Primeira Parte: Fanáticos ou Cínicos?
Jorge Julio López, pedreiro de profissão, nascido em Buenos Aires em 1929, era militante peronista e ficou preso de 1976 a 1979 em um dos 600 Centros Clandestinos de Detenção criados e mantidos pelo regime militar argentino em sua guerra de extermínio contra a subversão. Foi assim que Julio López teve a infelicidade de conhecer Miguel Etchecolatz, Diretor de Investigações da Provincia de Buenos Aires, cujo governador, o general Ibérico Saint Jean, declarou em 1977: "Primero mataremos a todos los subversivos, luego mataremos a todos sus colaboradores, después... a sus simpatizantes, enseguida... a aquellos que permanecen indiferentes y, finalmente, mataremos a los tímidos" [International Herald Tribune, París, 26 de mayo de 1977].
Julio López não morreu e em 1986, depois da ditadura, Miguel Etchecolatz foi julgado e condenado a 23 anos de prisão por crimes contra os direitos humanos.
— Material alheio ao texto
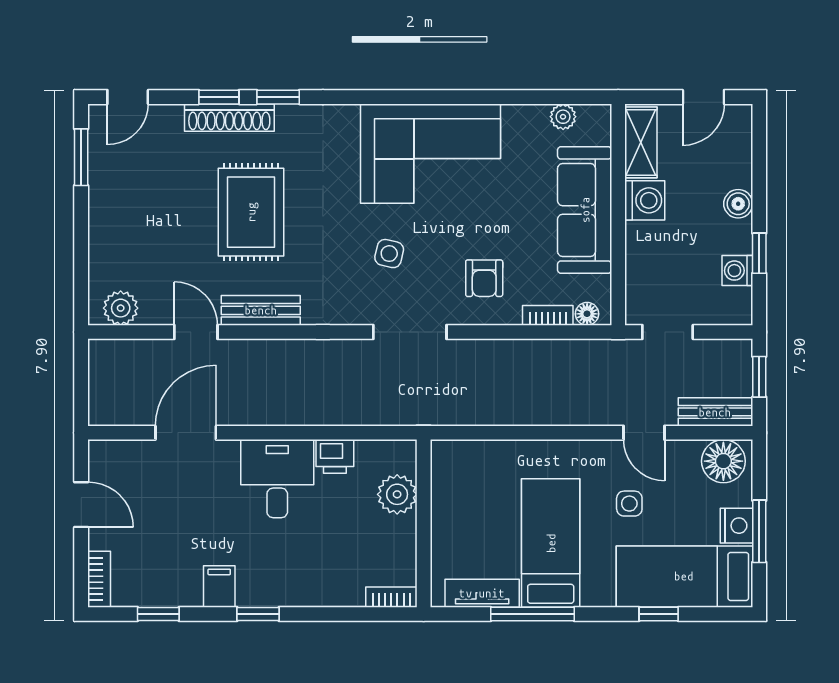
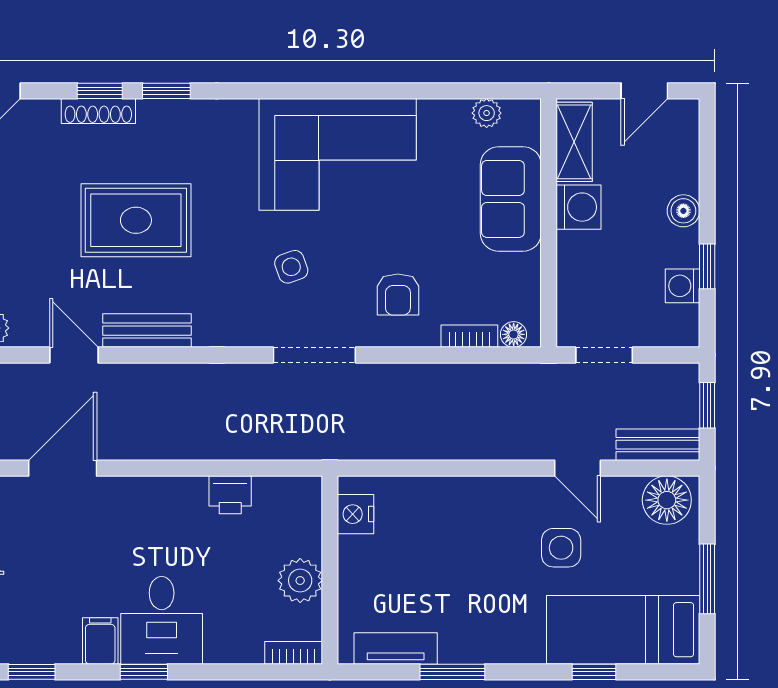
shoe rack: (229, 118) -> (98, 111), width x0.74, depth x0.81
sofa: (585, 210) -> (511, 199), width x0.73
rug: (251, 212) -> (136, 220), turned 90
side table: (389, 254) -> (291, 267), turned -33
desk: (277, 479) -> (162, 620), moved, turned 180
plant: (397, 494) -> (300, 581), moved
side table: (629, 504) -> (561, 548), width x1.37, depth x1.37
nightstand: (736, 526) -> (356, 514), moved, turned 180
bed: (551, 543) -> (473, 592), removed
window: (533, 614) -> (452, 672), width x0.69

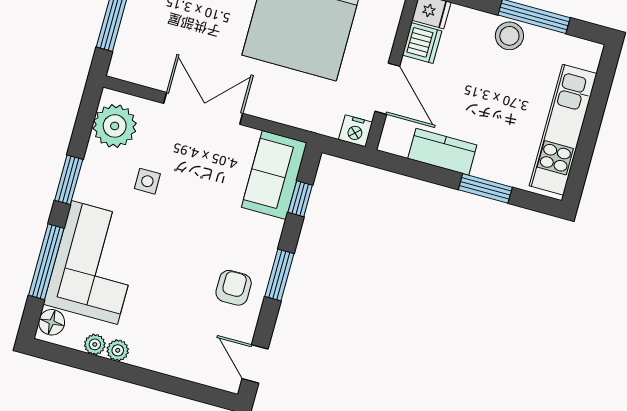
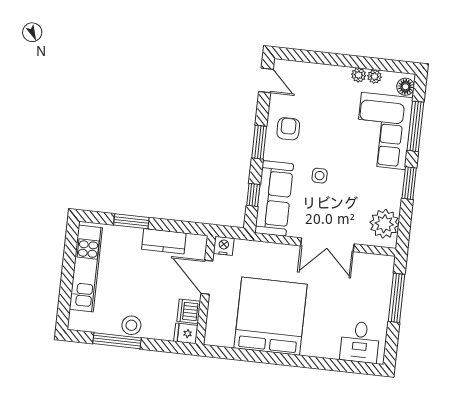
sofa: (274, 175) -> (274, 198), width x1.36
side table: (147, 181) -> (320, 176), moved
armchair: (234, 288) -> (288, 129), turned 180

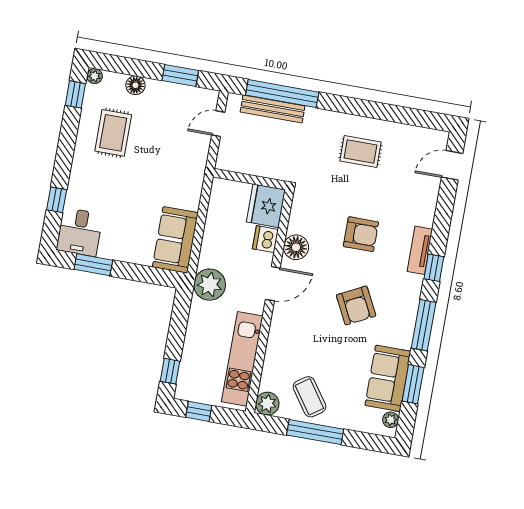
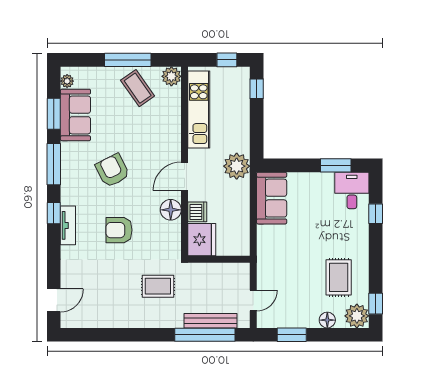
plant: (95, 76) -> (357, 316), width x1.87, depth x1.87
rug: (360, 152) -> (158, 286), moved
Seu julgamento foi anulado graças a lei “Obediência Devida”, baixada durante o governo Alfonsín em 1987 sob a pressão dos “carapintadas” de Aldo Rico, militares de baixa patente que se amotinaram em protesto contra a “perseguição” injusta dos civis, dizendo: "si quienes dieron las órdenes van a la justicia no tenemos ningún problema en ir todos a la justicia, pero ningún hombre de bien que vista uniforme militar puede ampararse escudándose en el sacrificio de sus subalternos".
Em 1998, com a chegada ao poder de Menen (que concedeu indultos aos militares ainda presos, inclusive a Aldo Rico), Etchecolatz estava tão seguro de sua impunidade que publicou um livro, La otra campana del Nunca Más (referência explícita ao livro que catalogava os ccrimes da ditadura argentina, cuja versão brasileira ficou conhecida como Brasil – Nunca Mais), defendendo seus atos como a ação de um cristão responsável que tinha que combater a subversão do ateísmo comunista que ameaçava a Argentina livre.
Aqui podemos ver Etchecolatz em programa de televisão argentino Hora Clave:
O que me chama a atenção é a dureza do entrevistador, Mariano Grondona. Uma dureza surpreendente para um direitista católico que apoiou o golpe militar e, antes mesmo do golpe, apoiou entusiasmado a José López Rega, o criador dos esquadrões da morte anti-subversão (os infames AAA) no governo de Isabelita Perón. Em 1977, em pleno genocídio que terminaria com 30.000 desaparecidos, Grondona dizia “Nadie diría que el presidente Videla, por ejemplo, sea un ‘duro’; todos lo pensamos, por el contrario, como un hombre naturalmente abierto para el diálogo y el entendimiento”.
Seria Grondona um dos “cínicos” ou dos “fanáticos” de que ele fala no começo da sua pergunta a Etchecolatz?